Material and Methods:
The indication of the tecnique is in cases where the residual amplitude of keratinized gingiva is between 6 and 8 mm. We selected 20 cases to evaluate the average gain of keratinized gingiva with the approach of minimally invasive flap. We measured the amplitude of keratinized tissue prior to implant placement (T0), immediately after insertion(T1), at three months, before the protesitation (T2) ,at 6 (T3) and 12 (T4) months after insertion. We expect an increase of the band of keratinized gingiva that be stable after surgery. Trasmucosal implants with large prosthetic platform (4 to 6.5mm) or submerged implants with dedicated trasmucosal screws were used to help buccal stabilization of the flap. Surgical Technique: a partial thickness flap was made by an incision along axis of adiacent teeth, without involving papille, with a scalpel horizontal dissection in buccal side. The dissection extends still mucogengival line, mesially and distally the implant position. No releasing incision was made. The pocket flap obtained has enough mobility to be moved in buccal and apical direction by only the pressure imprinted by the trasmucosal platform of inserted implant. Usually no suture is necessary because flap results stable. Healing is made by first intention.

Results:
In all 20 patients was obtained an augmentation of band of keratinized tissue between 3 and 5 mm, The apical migration of mucogengival junction was observed in totality of cases. The neck of implants was allways sorrounded by a wide keratinized band. The healing time is less than an apical repositionig flap becouse the healing is always by first intention due to no presence of granulation tissue. The morbility is comparable at flapless implant insertion. The tecnique reduce the surgical session: no second surgery is needed. The healing period of mucosal tissues coincides with osteointegration period reducing the cumulative treatment time. The prosthetic neck of implants results more natural and esthetic, easy to clean by oral hygiene aids. The gain of keratinized gingiva appear stable during one year follow up.

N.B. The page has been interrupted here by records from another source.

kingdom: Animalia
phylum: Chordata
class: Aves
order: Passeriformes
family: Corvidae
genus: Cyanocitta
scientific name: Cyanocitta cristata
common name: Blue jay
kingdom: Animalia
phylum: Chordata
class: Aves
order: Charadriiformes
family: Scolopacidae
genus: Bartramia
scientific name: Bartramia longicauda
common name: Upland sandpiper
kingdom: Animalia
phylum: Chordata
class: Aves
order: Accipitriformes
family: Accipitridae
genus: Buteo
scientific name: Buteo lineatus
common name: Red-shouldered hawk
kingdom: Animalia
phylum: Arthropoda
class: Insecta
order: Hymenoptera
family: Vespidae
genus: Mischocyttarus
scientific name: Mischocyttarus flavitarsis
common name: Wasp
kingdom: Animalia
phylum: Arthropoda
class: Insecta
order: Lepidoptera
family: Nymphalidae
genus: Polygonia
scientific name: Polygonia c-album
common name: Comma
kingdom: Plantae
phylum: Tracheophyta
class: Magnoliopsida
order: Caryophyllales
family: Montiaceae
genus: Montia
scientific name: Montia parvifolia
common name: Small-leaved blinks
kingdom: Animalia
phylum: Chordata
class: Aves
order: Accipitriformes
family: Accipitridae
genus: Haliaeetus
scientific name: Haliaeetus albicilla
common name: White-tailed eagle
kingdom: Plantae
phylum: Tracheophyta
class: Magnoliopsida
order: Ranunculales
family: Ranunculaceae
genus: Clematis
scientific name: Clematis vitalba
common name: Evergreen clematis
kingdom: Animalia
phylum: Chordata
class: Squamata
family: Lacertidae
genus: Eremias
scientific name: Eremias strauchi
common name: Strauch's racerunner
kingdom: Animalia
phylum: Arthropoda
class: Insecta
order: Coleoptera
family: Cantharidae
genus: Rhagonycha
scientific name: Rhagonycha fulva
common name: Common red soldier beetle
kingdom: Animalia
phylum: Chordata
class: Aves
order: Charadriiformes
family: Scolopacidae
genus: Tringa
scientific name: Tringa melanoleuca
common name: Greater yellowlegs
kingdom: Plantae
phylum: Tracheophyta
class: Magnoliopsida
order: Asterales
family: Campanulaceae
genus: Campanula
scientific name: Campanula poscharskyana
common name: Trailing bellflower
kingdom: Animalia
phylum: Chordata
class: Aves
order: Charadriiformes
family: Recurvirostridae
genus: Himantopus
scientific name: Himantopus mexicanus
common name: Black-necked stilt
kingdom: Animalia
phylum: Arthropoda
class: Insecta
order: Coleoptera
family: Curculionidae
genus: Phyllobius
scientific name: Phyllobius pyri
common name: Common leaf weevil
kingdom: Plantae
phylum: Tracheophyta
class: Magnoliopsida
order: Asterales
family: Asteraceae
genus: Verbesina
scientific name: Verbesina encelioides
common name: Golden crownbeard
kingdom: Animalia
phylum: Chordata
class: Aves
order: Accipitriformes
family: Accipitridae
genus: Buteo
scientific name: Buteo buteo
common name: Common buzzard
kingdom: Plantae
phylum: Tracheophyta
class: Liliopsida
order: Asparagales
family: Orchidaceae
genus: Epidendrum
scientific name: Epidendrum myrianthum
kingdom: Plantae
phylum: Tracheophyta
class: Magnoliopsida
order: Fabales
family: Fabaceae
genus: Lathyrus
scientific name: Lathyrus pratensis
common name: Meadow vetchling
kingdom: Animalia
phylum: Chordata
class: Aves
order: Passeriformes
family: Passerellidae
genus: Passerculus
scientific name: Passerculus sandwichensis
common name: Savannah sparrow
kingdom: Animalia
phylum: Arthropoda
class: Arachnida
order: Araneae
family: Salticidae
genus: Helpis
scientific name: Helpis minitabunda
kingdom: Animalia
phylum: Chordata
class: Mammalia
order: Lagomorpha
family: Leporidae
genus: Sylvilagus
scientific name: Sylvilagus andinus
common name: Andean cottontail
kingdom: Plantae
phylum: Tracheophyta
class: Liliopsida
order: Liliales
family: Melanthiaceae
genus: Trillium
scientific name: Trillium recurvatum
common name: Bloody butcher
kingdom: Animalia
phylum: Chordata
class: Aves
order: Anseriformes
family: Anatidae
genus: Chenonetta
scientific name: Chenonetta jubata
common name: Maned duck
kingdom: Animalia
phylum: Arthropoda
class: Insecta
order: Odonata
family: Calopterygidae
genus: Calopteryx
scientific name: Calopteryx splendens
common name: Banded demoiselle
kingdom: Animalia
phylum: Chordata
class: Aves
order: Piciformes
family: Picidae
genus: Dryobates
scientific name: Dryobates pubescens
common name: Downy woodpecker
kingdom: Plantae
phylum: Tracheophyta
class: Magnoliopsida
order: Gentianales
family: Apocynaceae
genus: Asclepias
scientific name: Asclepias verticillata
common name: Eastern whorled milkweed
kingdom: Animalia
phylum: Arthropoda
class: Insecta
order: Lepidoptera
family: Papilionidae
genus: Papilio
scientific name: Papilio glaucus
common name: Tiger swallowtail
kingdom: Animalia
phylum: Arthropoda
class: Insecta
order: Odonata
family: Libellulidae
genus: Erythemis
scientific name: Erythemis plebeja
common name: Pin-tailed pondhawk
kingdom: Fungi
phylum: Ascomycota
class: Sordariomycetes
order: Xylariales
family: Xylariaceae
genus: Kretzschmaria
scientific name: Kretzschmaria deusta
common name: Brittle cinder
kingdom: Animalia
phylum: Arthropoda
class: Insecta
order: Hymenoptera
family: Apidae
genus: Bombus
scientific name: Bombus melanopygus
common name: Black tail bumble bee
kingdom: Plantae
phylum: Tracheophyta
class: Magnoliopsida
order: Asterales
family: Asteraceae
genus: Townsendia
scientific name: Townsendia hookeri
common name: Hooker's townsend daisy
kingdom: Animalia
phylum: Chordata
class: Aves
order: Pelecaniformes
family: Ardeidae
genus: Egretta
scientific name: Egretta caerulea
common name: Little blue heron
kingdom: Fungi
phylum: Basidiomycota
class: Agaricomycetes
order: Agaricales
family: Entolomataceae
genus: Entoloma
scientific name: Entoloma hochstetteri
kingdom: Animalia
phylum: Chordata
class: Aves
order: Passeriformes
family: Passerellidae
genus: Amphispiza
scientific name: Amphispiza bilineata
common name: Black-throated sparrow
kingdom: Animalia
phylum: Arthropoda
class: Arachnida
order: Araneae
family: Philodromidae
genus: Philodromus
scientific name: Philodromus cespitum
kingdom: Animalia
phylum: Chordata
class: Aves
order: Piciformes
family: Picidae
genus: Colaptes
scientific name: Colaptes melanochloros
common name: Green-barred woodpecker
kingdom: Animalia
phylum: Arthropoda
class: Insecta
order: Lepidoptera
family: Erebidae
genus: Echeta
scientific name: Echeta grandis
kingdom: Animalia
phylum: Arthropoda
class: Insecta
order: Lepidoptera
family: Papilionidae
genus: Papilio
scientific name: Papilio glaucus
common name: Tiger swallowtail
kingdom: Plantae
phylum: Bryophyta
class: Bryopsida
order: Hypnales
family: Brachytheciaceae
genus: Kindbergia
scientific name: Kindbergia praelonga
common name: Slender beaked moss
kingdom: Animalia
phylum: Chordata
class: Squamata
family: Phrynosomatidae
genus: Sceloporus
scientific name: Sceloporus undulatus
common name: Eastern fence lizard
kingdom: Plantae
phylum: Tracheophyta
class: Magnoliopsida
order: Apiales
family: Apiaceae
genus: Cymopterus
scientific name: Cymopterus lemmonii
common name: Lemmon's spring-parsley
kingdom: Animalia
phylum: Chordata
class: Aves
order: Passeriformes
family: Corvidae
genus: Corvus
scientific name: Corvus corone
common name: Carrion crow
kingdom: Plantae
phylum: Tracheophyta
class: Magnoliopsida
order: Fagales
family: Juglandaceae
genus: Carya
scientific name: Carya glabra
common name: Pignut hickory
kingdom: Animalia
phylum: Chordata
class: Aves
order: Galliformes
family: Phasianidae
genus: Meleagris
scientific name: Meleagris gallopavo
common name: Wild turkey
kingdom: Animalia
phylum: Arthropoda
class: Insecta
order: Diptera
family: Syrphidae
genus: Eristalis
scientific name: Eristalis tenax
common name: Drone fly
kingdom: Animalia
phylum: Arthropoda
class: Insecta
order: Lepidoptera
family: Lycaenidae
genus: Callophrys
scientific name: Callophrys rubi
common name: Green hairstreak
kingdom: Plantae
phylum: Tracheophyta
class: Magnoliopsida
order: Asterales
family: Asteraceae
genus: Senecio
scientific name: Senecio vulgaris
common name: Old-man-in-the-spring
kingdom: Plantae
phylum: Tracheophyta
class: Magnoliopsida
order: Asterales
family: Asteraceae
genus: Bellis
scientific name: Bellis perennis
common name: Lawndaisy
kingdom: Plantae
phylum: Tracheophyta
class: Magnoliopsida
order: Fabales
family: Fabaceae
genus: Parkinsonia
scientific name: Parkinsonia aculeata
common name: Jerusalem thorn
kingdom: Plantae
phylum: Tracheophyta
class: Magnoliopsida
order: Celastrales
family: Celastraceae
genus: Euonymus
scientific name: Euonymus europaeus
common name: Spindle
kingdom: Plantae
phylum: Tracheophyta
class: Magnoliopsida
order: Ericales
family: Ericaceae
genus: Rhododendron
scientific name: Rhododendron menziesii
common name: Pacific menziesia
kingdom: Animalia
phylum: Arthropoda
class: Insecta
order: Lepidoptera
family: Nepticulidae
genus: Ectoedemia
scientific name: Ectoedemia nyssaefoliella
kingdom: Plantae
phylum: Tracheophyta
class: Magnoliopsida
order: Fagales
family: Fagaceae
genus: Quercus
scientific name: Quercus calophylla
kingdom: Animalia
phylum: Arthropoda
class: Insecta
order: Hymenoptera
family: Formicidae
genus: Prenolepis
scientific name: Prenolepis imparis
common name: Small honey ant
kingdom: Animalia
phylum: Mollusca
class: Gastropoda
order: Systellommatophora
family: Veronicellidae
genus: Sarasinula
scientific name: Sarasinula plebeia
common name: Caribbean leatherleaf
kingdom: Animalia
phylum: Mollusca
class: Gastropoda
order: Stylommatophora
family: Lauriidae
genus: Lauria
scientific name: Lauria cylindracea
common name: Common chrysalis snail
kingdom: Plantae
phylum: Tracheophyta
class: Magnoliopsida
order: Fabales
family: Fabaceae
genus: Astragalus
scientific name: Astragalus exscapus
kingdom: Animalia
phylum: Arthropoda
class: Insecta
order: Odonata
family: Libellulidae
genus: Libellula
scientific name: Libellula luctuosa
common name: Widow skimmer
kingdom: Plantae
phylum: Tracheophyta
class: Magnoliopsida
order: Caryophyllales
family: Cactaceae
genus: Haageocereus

Conclusions and clinical implications:
The surgical tecnique (MIF) allows to increase the amount of perimplant keratinized gingiva by a mini invasive partial-thickness flap at the same time of first surgery without additional interventions in case where is not a severe deficiency of keratinized gingiva. The tecnique need medium and long term followup to confirm clinical results obtained. The technique have to be applicated at selected cases, and always not in substitution of tissue regeneration procedures.